This is such a tricky topic, as the landscape of video sharing and monetization seem to be an ever-evolving entity, especially on YouTube. I'm less and less inclined to shame IP-based brickfilms because, in my adult years, I can't exactly fault people for wanting to earn a few bucks off of something they've poured a lot of time and passion into, and for better or worse, that's the best way to get attention and viewership. To echo what Aqua said, LEGO has also leaned pretty heavily into their licensed product lines in the last few years, so access to making videos around Marvel, DC, Star Wars, Jurassic Park, etc. is easier than ever.
That said...I think the one thing that I would fault IP-based brickfilms for is the oversaturation of them - when it seems like EVERYONE is out there making Star Wars/Marvel/DC/etc. films, they run the risk of becoming a dime-a-dozen enterprise, especially if most of them, sadly, have little to distinguish themselves from the rest of the pack. That's not true of all of them, though - just take one look at a film like Forrest Whaley's Captain America: Nazi Zombies and you'll see just how much care and attention goes into every frame. I may be biased because I was a small part of that project myself, but for my money, it's one of the best-designed brickfilms ever made. That is an IP brickfilm that feels like there's a true director with a vision behind it.
All that to say, though, if I were to rattle off a list of brickfilms over the years I'd consider the very best and the most influential, I'm not sure if a single one based on a popular IP (outside of Star Wars, which has been around the longest) would make my shortlist. I grew up in the era of brickfilming before the IPs really became a thing, and I watched a number of independent animators flourish and grow as storytellers, and craft some truly stunning and beautiful stories often of their own creation. There's always going to be something particularly special about that to me. Like I said before, with a few exceptions, the swath of IP-based brickfilms on YouTube can all tend to feel a little dime-a-dozen, but its the original films that I believe will have the lasting legacy, if they're lucky enough to find their audience.

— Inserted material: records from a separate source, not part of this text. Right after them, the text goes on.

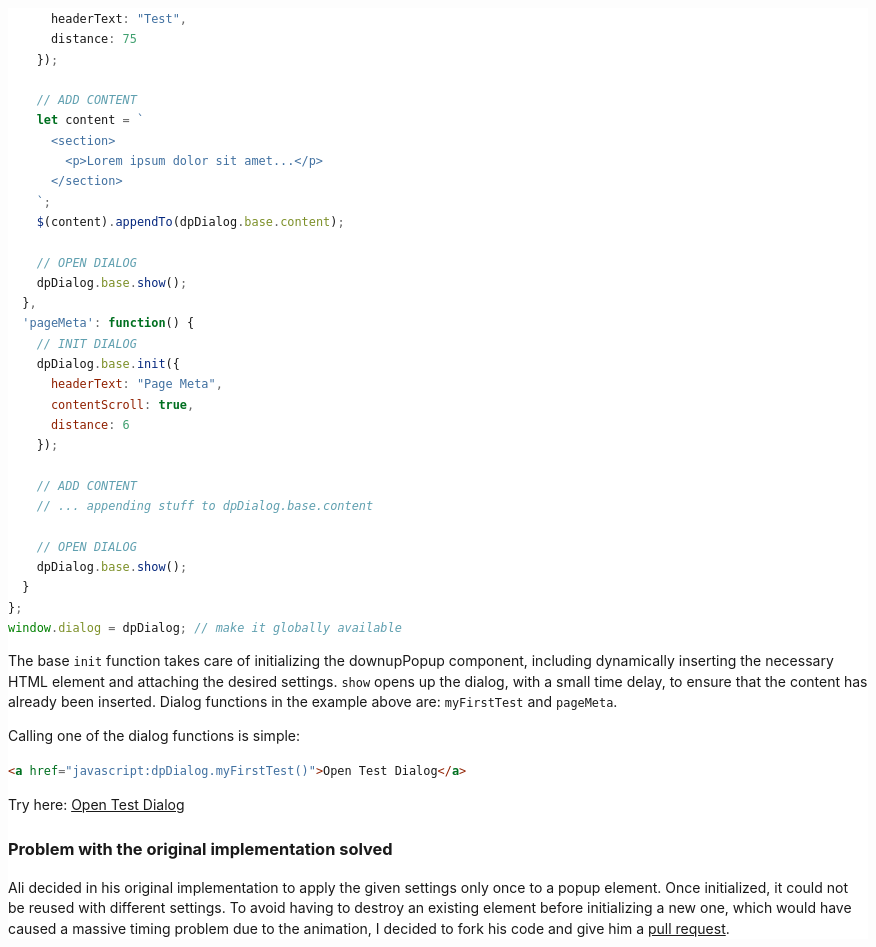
 ```js dialog.js
      headerText: "Test",
      distance: 75
    });

    // ADD CONTENT
    let content = `
      <section>
        <p>Lorem ipsum dolor sit amet...</p>
      </section>
    `;
    $(content).appendTo(dpDialog.base.content);

    // OPEN DIALOG
    dpDialog.base.show();
  },
  'pageMeta': function() {
    // INIT DIALOG
    dpDialog.base.init({
      headerText: "Page Meta",
      contentScroll: true,
      distance: 6
    });

    // ADD CONTENT
    // ... appending stuff to dpDialog.base.content

    // OPEN DIALOG
    dpDialog.base.show();
  }
};
window.dialog = dpDialog; // make it globally available
```

The base ``init`` function takes care of initializing the downupPopup component, including dynamically inserting the necessary HTML element and attaching the desired settings. ``show`` opens up the dialog, with a small time delay, to ensure that the content has already been inserted. 
Dialog functions in the example above are: ``myFirstTest`` and ``pageMeta``.

Calling one of the dialog functions is simple:

```html
<a href="javascript:dpDialog.myFirstTest()">Open Test Dialog</a>
```

Try here: <a href="javascript:dpDialog.myFirstTest()">Open Test Dialog</a>

### Problem with the original implementation solved

Ali decided in his original implementation to apply the given settings only once to a popup element. Once initialized, it could not be reused with different settings. To avoid having to destroy an existing element before initializing a new one, which would have caused a massive timing problem due to the animation, I decided to fork his code and give him a [pull request](https://github.com/ali-dincer/downupPopup.js/pull/2).
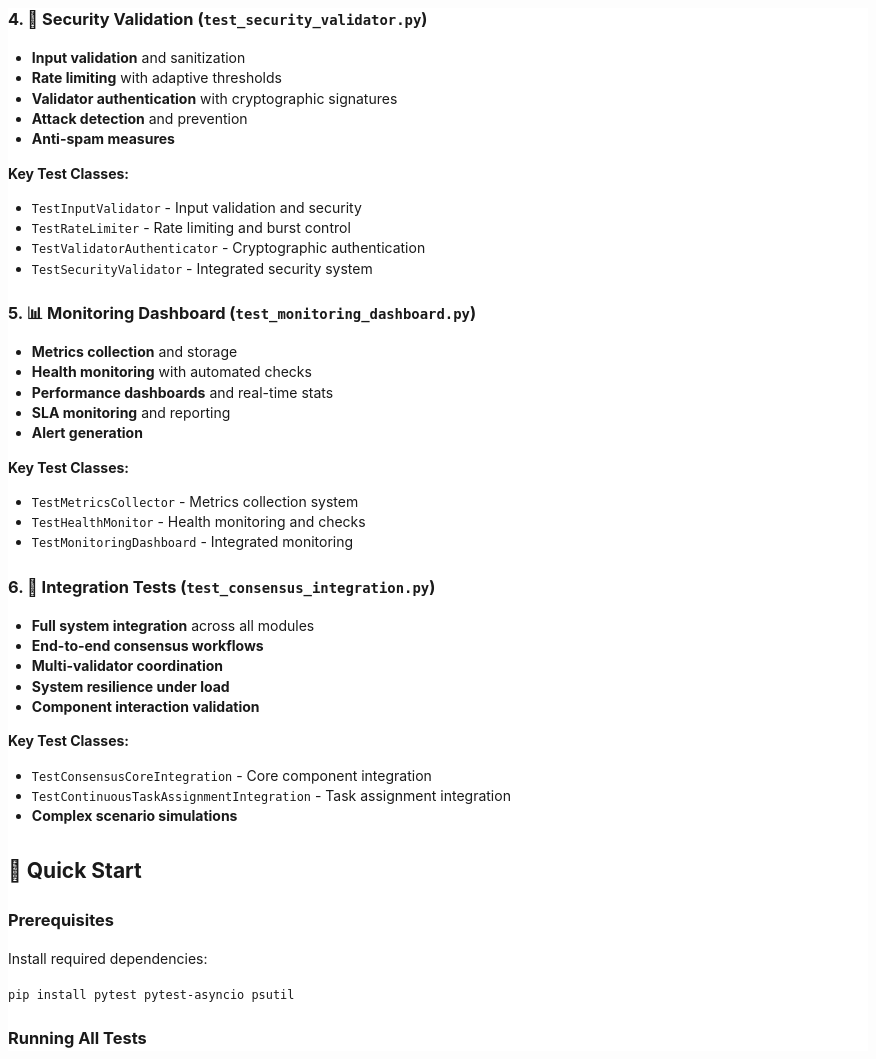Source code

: ### 4. 🔐 **Security Validation** (`test_security_validator.py`)
- **Input validation** and sanitization
- **Rate limiting** with adaptive thresholds
- **Validator authentication** with cryptographic signatures
- **Attack detection** and prevention
- **Anti-spam measures**

**Key Test Classes:**
- `TestInputValidator` - Input validation and security
- `TestRateLimiter` - Rate limiting and burst control
- `TestValidatorAuthenticator` - Cryptographic authentication
- `TestSecurityValidator` - Integrated security system

### 5. 📊 **Monitoring Dashboard** (`test_monitoring_dashboard.py`)
- **Metrics collection** and storage
- **Health monitoring** with automated checks
- **Performance dashboards** and real-time stats
- **SLA monitoring** and reporting
- **Alert generation**

**Key Test Classes:**
- `TestMetricsCollector` - Metrics collection system
- `TestHealthMonitor` - Health monitoring and checks
- `TestMonitoringDashboard` - Integrated monitoring

### 6. 🔗 **Integration Tests** (`test_consensus_integration.py`)
- **Full system integration** across all modules
- **End-to-end consensus workflows**
- **Multi-validator coordination**
- **System resilience under load**
- **Component interaction validation**

**Key Test Classes:**
- `TestConsensusCoreIntegration` - Core component integration
- `TestContinuousTaskAssignmentIntegration` - Task assignment integration
- **Complex scenario simulations**

## 🚀 Quick Start

### Prerequisites

Install required dependencies:
```bash
pip install pytest pytest-asyncio psutil
```

### Running All Tests
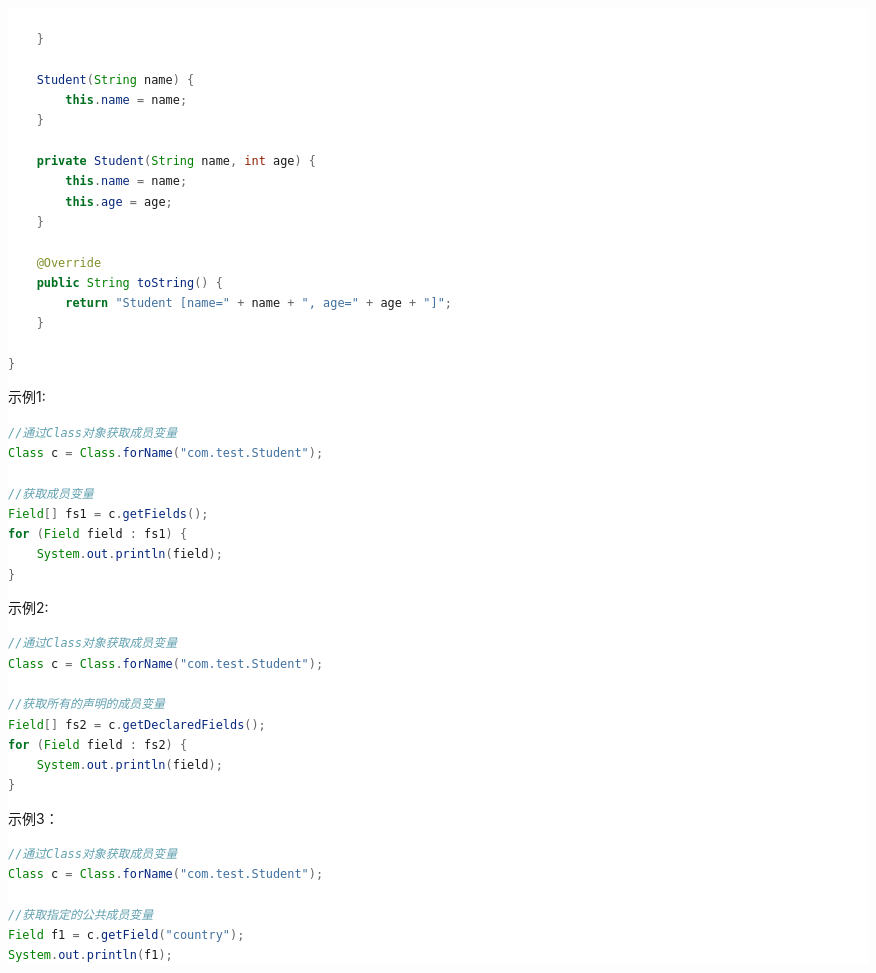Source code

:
 ```java

	}

	Student(String name) {
		this.name = name;
	}

	private Student(String name, int age) {
		this.name = name;
		this.age = age;
	}

	@Override
	public String toString() {
		return "Student [name=" + name + ", age=" + age + "]";
	}

}
```

示例1:
```java
//通过Class对象获取成员变量
Class c = Class.forName("com.test.Student");

//获取成员变量
Field[] fs1 = c.getFields();
for (Field field : fs1) {
	System.out.println(field);
}
```

示例2:
```java
//通过Class对象获取成员变量
Class c = Class.forName("com.test.Student");

//获取所有的声明的成员变量
Field[] fs2 = c.getDeclaredFields();
for (Field field : fs2) {
	System.out.println(field);
}
```

示例3：
```java
//通过Class对象获取成员变量
Class c = Class.forName("com.test.Student");

//获取指定的公共成员变量
Field f1 = c.getField("country");
System.out.println(f1);
```
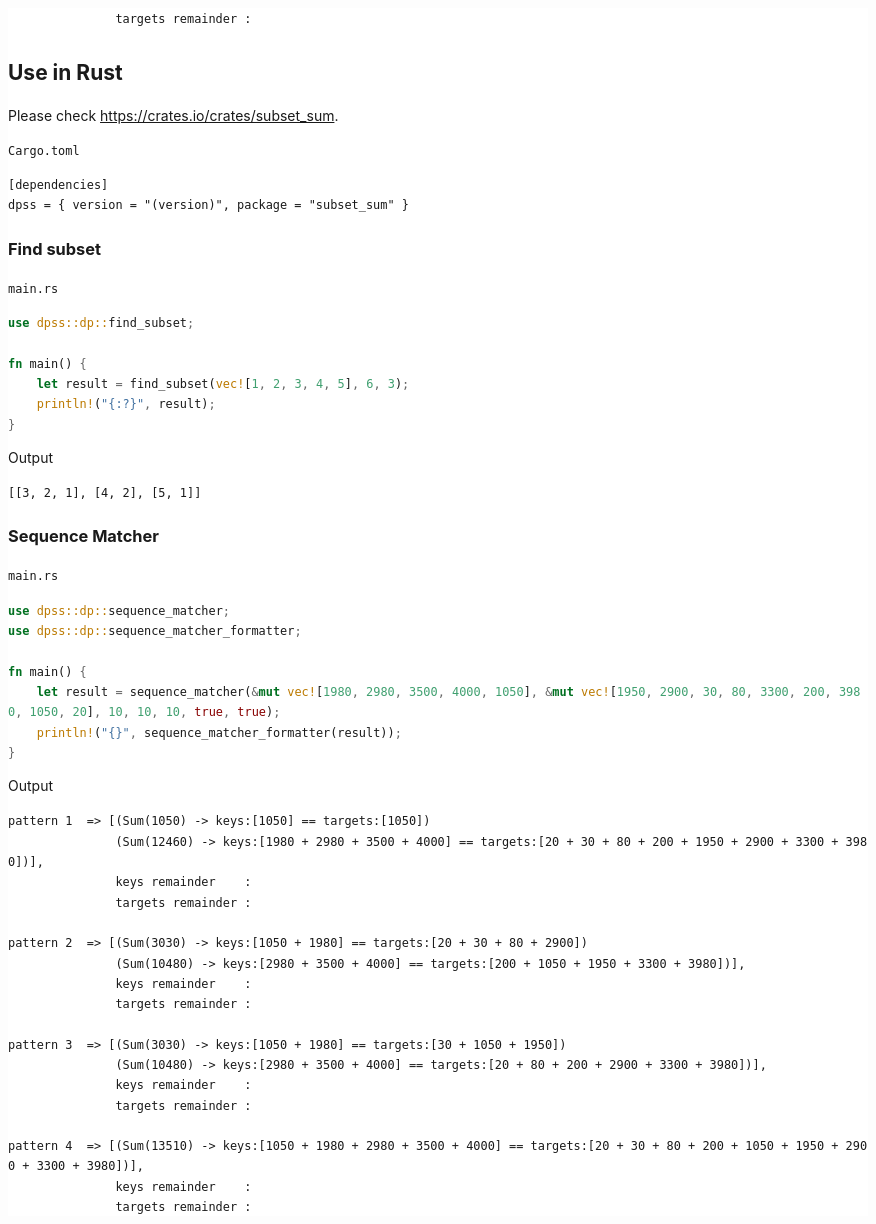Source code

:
 ```
               targets remainder : 
```

## <a id="rust"></a>Use in Rust

Please check https://crates.io/crates/subset_sum.

`Cargo.toml`
```
[dependencies]
dpss = { version = "(version)", package = "subset_sum" }
```

### Find subset
`main.rs`
```rust
use dpss::dp::find_subset;

fn main() {
    let result = find_subset(vec![1, 2, 3, 4, 5], 6, 3);
    println!("{:?}", result);
}
```
Output
```
[[3, 2, 1], [4, 2], [5, 1]]
```
### Sequence Matcher
`main.rs`
```rust
use dpss::dp::sequence_matcher;
use dpss::dp::sequence_matcher_formatter;

fn main() {
    let result = sequence_matcher(&mut vec![1980, 2980, 3500, 4000, 1050], &mut vec![1950, 2900, 30, 80, 3300, 200, 3980, 1050, 20], 10, 10, 10, true, true);
    println!("{}", sequence_matcher_formatter(result));
}
```
Output
```
pattern 1  => [(Sum(1050) -> keys:[1050] == targets:[1050])
               (Sum(12460) -> keys:[1980 + 2980 + 3500 + 4000] == targets:[20 + 30 + 80 + 200 + 1950 + 2900 + 3300 + 3980])],
               keys remainder    : 
               targets remainder : 

pattern 2  => [(Sum(3030) -> keys:[1050 + 1980] == targets:[20 + 30 + 80 + 2900])
               (Sum(10480) -> keys:[2980 + 3500 + 4000] == targets:[200 + 1050 + 1950 + 3300 + 3980])],
               keys remainder    : 
               targets remainder : 

pattern 3  => [(Sum(3030) -> keys:[1050 + 1980] == targets:[30 + 1050 + 1950])
               (Sum(10480) -> keys:[2980 + 3500 + 4000] == targets:[20 + 80 + 200 + 2900 + 3300 + 3980])],
               keys remainder    : 
               targets remainder : 

pattern 4  => [(Sum(13510) -> keys:[1050 + 1980 + 2980 + 3500 + 4000] == targets:[20 + 30 + 80 + 200 + 1050 + 1950 + 2900 + 3300 + 3980])],
               keys remainder    : 
               targets remainder : 

```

Finding an audience was less of a concern back in the day when YouTube was still this fledgling little website as opposed to the behemoth it is now, and for most of us, we were just a bunch of kids and young adults hanging out on a little online forum making films for one another. There was no real pretense of "viewership" on a large scale outside of the friends and other regulars we had on the site, and I think that's what granted us the ability to take greater risks or stretch ourselves creatively. The rise of YouTube and the advent of monetization has changed that forever, and again, I don't fault anyone for wanting to build an audience for something they're passionate about, but I think the unfortunate side-effect of that evolution is that "original" brickfilms can now seen more as a risk or a liability than an asset, at least to those for whom viewership and viral potential are the higher priority.
Personally, I'd love to see original brickfilms make a boom again, especially now. YouTube is definitely no longer the haven it used to be for animators, but I observe that more and more young brickfilmers having greater access to professional-grade equipment, heads and shoulders above the webcameras and Windows Movie Maker-driven films that a lot of us grew up watching and making ourselves years ago. I think if people could put those resources and evolved filming/editing techniques to good use, we could see some truly special original films start to be put out again.